Beau Wirick, a 38-year-old wealth advisor at Morton Wealth in California, has been using the Bilt card for rent for years. “Getting points for rent is a game changer,” he remarked. Wirick gets the most value by redeeming points through Bilt’s travel partners for flights, car rentals, and hotels.
**Why shouldn’t you pay for housing with a credit card?**
The major drawback of using a credit card for housing payments is the potential to accumulate debt if you’re unable to cover the balance. Often, it’s safer to stick to traditional payment methods—like ACH transfers, checks, or money orders.
Plus, check with your landlord about any potential fees. While the Bilt and Mesa cards don’t charge annual fees (and Bilt doesn’t impose transaction fees for rent), your landlord might charge a processing fee for credit card payments.
To sidestep this with Bilt, you can opt for BiltProtect, which lets you pay rent and earn points while pulling funds straight from your bank account—not your credit line. If you don’t use this feature, your rent will appear as a regular charge on your Bilt Mastercard.
**Do housing-specific credit cards have requirements?**
Specialized housing credit cards don’t come with unique regulations. To qualify for a Bilt Mastercard, you must be at least 18 and a U.S. resident. There’s no set minimum credit score for approval, but a score in the good to excellent range (670 to 850) is advisable.

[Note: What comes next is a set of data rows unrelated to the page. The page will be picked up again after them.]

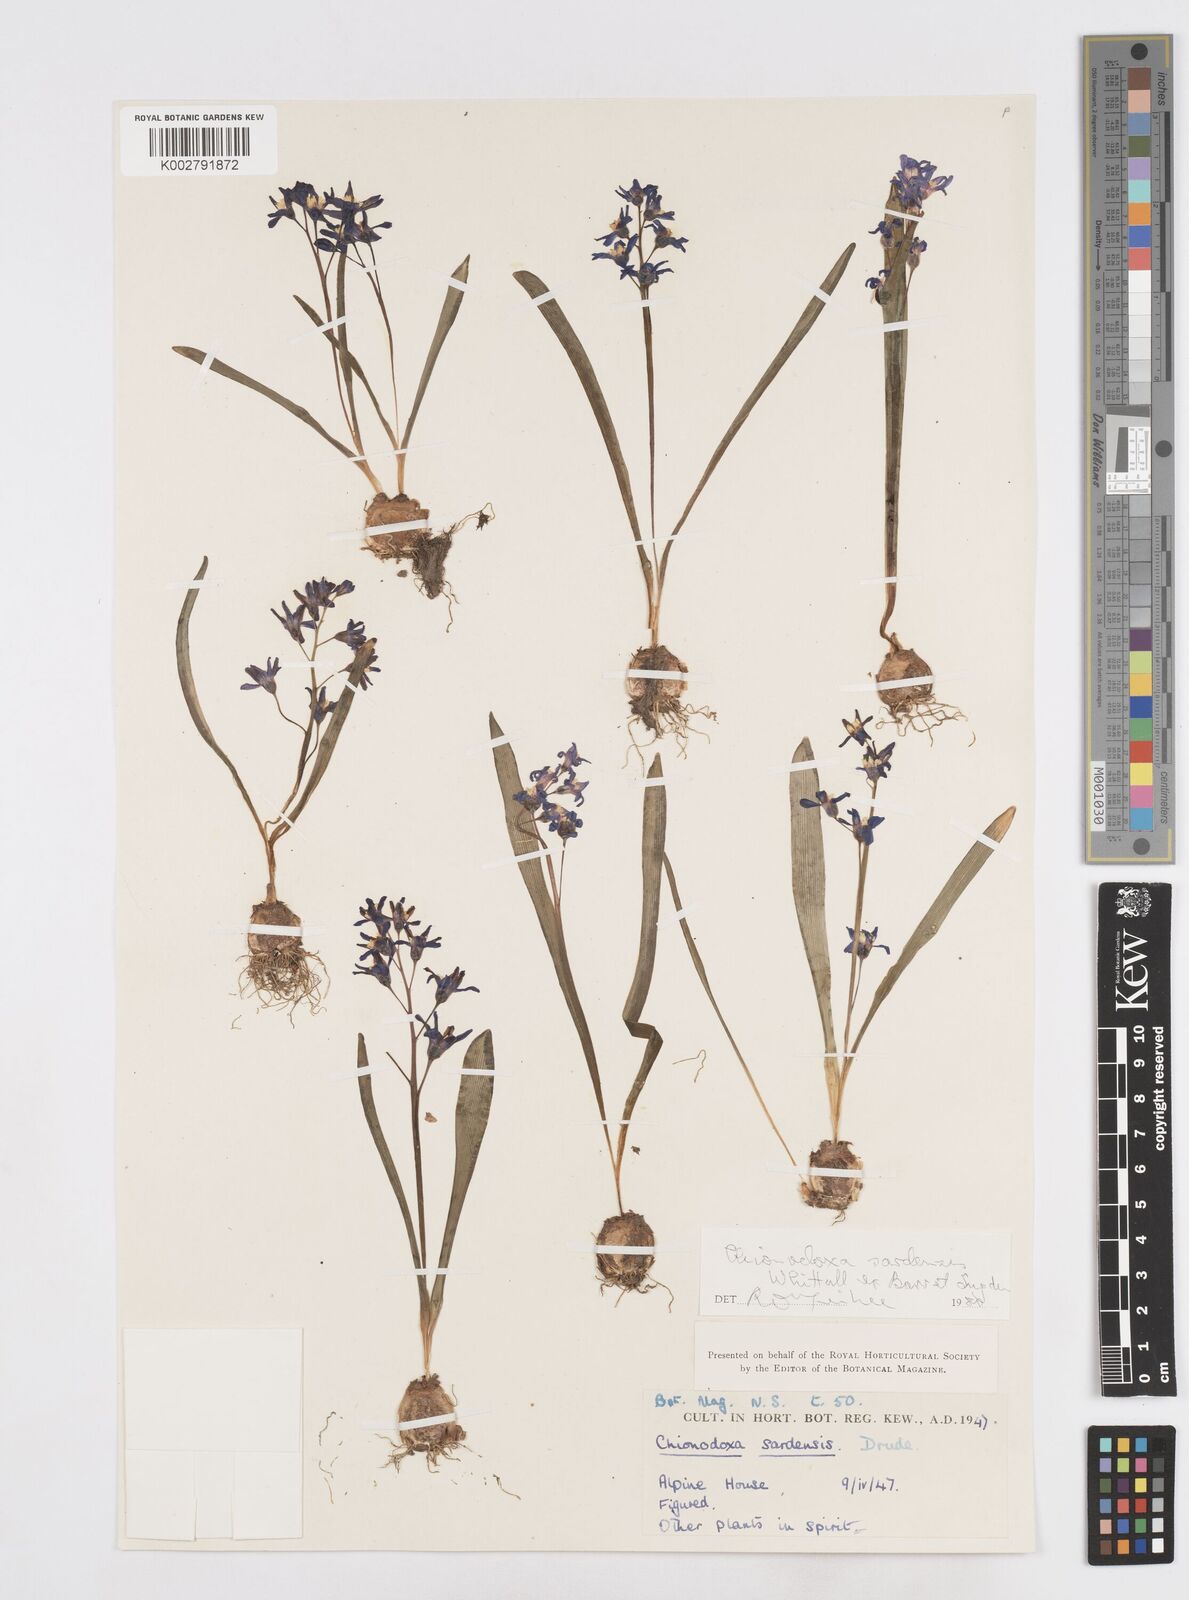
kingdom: Plantae
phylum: Tracheophyta
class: Liliopsida
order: Asparagales
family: Asparagaceae
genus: Scilla
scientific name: Scilla sardensis
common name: Lesser glory-of-the-snow
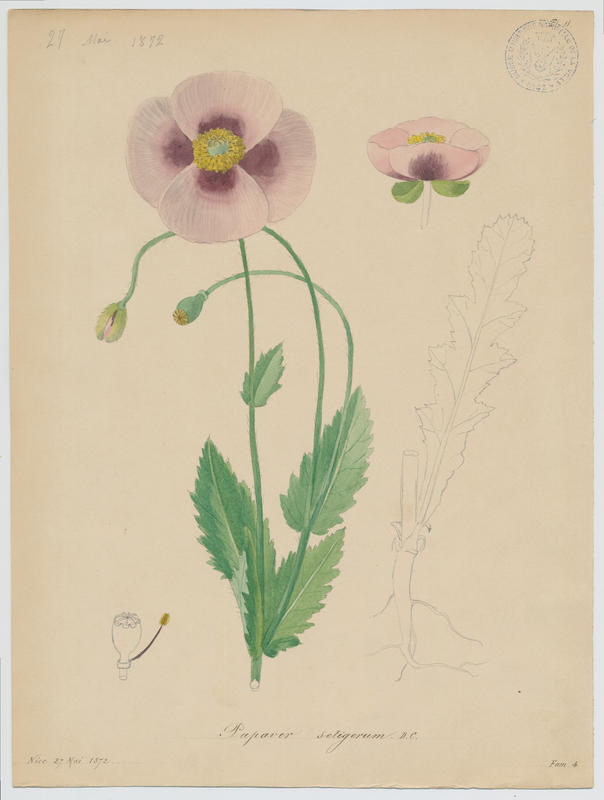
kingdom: Plantae
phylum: Tracheophyta
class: Magnoliopsida
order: Ranunculales
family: Papaveraceae
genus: Papaver
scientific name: Papaver setigerum
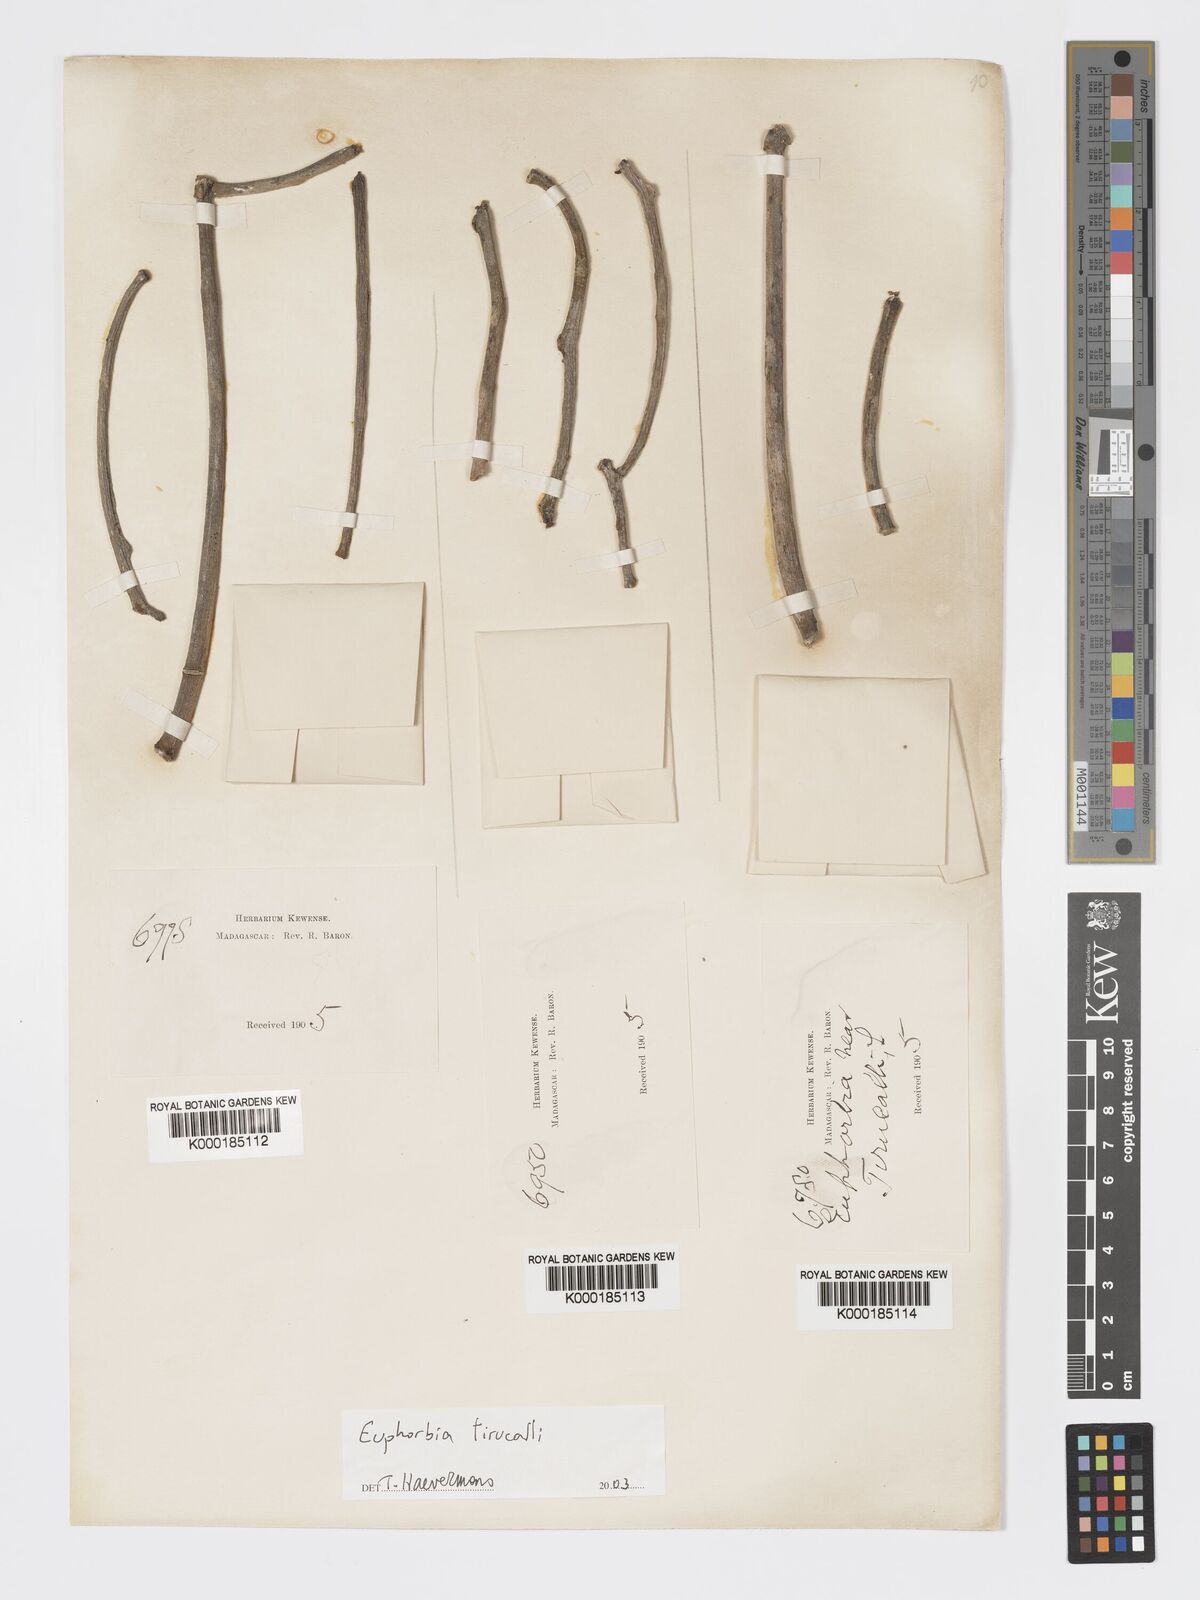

To rack up points, you’ll need to make a minimum of five transactions each billing cycle. To hit that benchmark, consider setting your Bilt card as the default for recurring expenses.
For the Mesa card, anyone with an eligible device can join the waitlist via the App Store or Google Play. Once invited, you’ll provide additional details for a standard credit decision.
**What rewards come with Bilt and Mesa cards?**
*Bilt Mastercard*: You can earn 1x points per dollar on rent, capped at 100,000 points annually, along with higher points for travel and dining purchases. Bilt cardholders enjoy special perks at select restaurants, fitness studios, and rideshare apps. Plus, you can transfer points through Bilt’s travel portal to maximize rewards. And, by opting to have your rent payments reported to credit bureaus, you could see a boost in your credit score if you make timely payments.
*Mesa Homeowners Visa Signature Preferred Credit Card*: Currently, interested users must join a waitlist via the app. The Mesa card has varied rewards: 1x points on mortgage payments; 2x points on daily essentials like groceries and gas; 3x points on home-related transactions; and 1x points on other purchases. Bonus perks include memberships to Sam’s Club and partnerships with services like Thumbtack and Wag!
**What protections do Bilt and Mesa offer?**
Entering sensitive information with third-party platforms can pose risks, so safeguarding your account is crucial. Both Bilt and Mesa credit cards feature standard zero liability protection to keep your financial data secure. As a co-branded Mastercard with Wells Fargo, Bilt also provides 24/7 ID theft protection.
“You’ll want to ensure they have established safeguards for transmitting your payment information to your landlord or mortgage company,” suggests Jovan Johnson, a CFP and co-founder of Piece of Wealth Planning. Look for additional features like fraud alerts or virtual card numbers for extra security.
**Are housing credit cards worth the risk?**
With each credit card comes a set of perks and challenges, so doing your research is key before diving in. Bilt has a more established presence and is set to grow, while Mesa is relatively new and limited in reach—worth exploring both before making a decision.
Financial experts generally advise only using a credit card if you can pay off your balance entirely to steer clear of debt from interest accumulation. “Credit card programs are designed to encourage spending,” cautions Wirick. “As long as you can avoid falling into poor habits, give it a shot.”